Hamburg. Ich war gerade aus der U 2 ausgestiegen, als ein Mann an mir vorüberhastete. Hier stimmte etwas nicht.

Was soll man denken, wenn jemand in einem Affentempo an einem vorbeirennt? Ich war gerade aus der U 2 am Jungfernstieg ausgestiegen, als ein Mann an mir vorüberhastete – auf dem Kopf eine Mütze, sein Gesicht konnte ich nicht erkennen, er war in Sekundenschnelle wieder weg. Der muss was geklaut haben, dachte ich. Ich blickte ihm vom Bahnsteig aus hinterher, als er die Treppe hocheilte, dann drehte ich mich nach links um, ob vielleicht ein Verfolger in ähnlichem Tempo hinterherkäme.

Manchmal gibt es Situationen, in denen man das Gefühl hat, hier stimmt etwas nicht. Aber da war niemand. So schnell läuft man nicht, wenn man nur den nächsten Bus kriegen will, dachte ich noch. Kaum war ich an den Alsterarkaden auf dem Weg zum Spätdienst, hörte ich Sirenen. Und es wurden immer mehr. Ein Anruf bei einem unserer Polizeireporter half mir nicht weiter. Er saß gerade als Prozessbeobachter im Gericht und wusste nichts von einem größeren Einsatz.

Die Lage war unübersichtlich

Trotzdem ging ich wieder zurück. Inzwischen parkte ein Polizeiauto am Jungfernstieg. „Nur Routine“, sagten mir die Beamten, als ich nach dem Grund für die vielen Sirenen fragte. Doch dazu passte nicht, dass mehrere Feuerwehrautos herbeirasten – einige kamen vom Ballindamm und fuhren in die Bergstraße, andere kamen von dort und fuhren Richtung Jungfernstieg. Die Lage war unübersichtlich. Als ein Rettungshubschrauber landete, wurde mir klar, dass hier etwas ganz und gar nicht Routine war. Inzwischen hielten auch mehrere Feuerwehrfahrzeuge vor der Haltestelle Jungfernstieg. Ich ging den Rettungskräften in ihren orangefarbenen Jacken und Hosen und den Feuerwehrleuten in Schwarz mit Neonstreifen und Helmen einfach hinterher – hinunter in die Station. In so einem Moment hält einen tatsächlich niemand auf, stellte ich fest.

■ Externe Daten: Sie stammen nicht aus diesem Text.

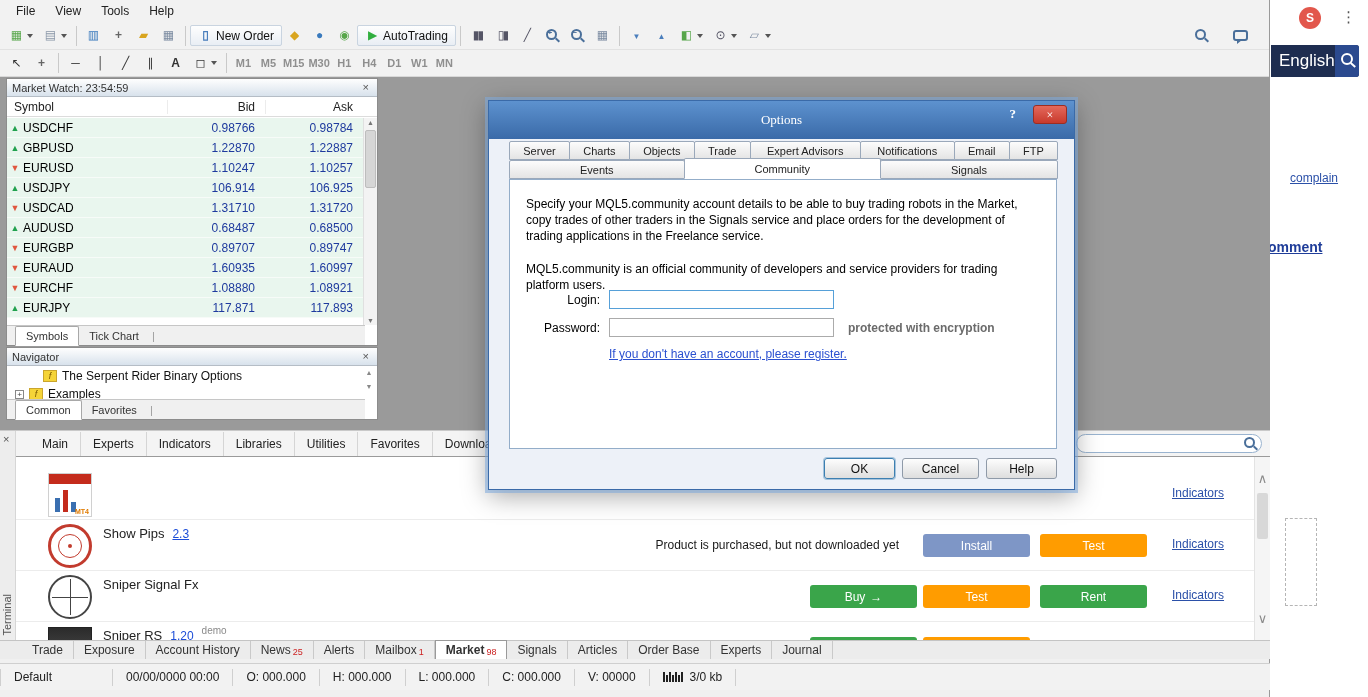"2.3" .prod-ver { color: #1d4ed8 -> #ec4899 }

„Messerangriff auf Frau und Kind“ rief ein Mann, der gerade die Treppe hochkam, dem Sanitäter oder Notarzt zu, als dieser nach unten zu den S-Bahn-Gleisen lief.

Niemand schickte mich weg

Die S-Bahn stand noch da – mit offenen Türen. Ganz vorn am Bahnsteig lag jemand auf dem Boden, mehrere Menschen knieten darum herum. Niemand schickte mich weg. Dafür erklärte ich immer wieder S-Bahn-Fahrgästen, die nichtsahnend in die Bahn steigen wollten, dass hier bis auf Weiteres kein Zug mehr fahren werde.

Erst nach einer gefühlten Ewigkeit wurde der Bahnsteig gesperrt. Einsatzkräfte führten eine Frau, die sich unter einem Mantel versteckt hielt und von Weinkrämpfen geschüttelt wurde, nach oben. Wenig später kam der Notarzt und fragte einen Hochbahnmitarbeiter nach einem Fahrstuhl. Doch den gibt es an dieser Stelle der Station nicht. Und so mussten die Einsatzkräfte die Trage mit Sandra P., die niedergestochen worden war, im Laufschritt über die Treppe nach oben schleppen – vorbei an den Augen der Passanten. Blut tropfte von der Trage.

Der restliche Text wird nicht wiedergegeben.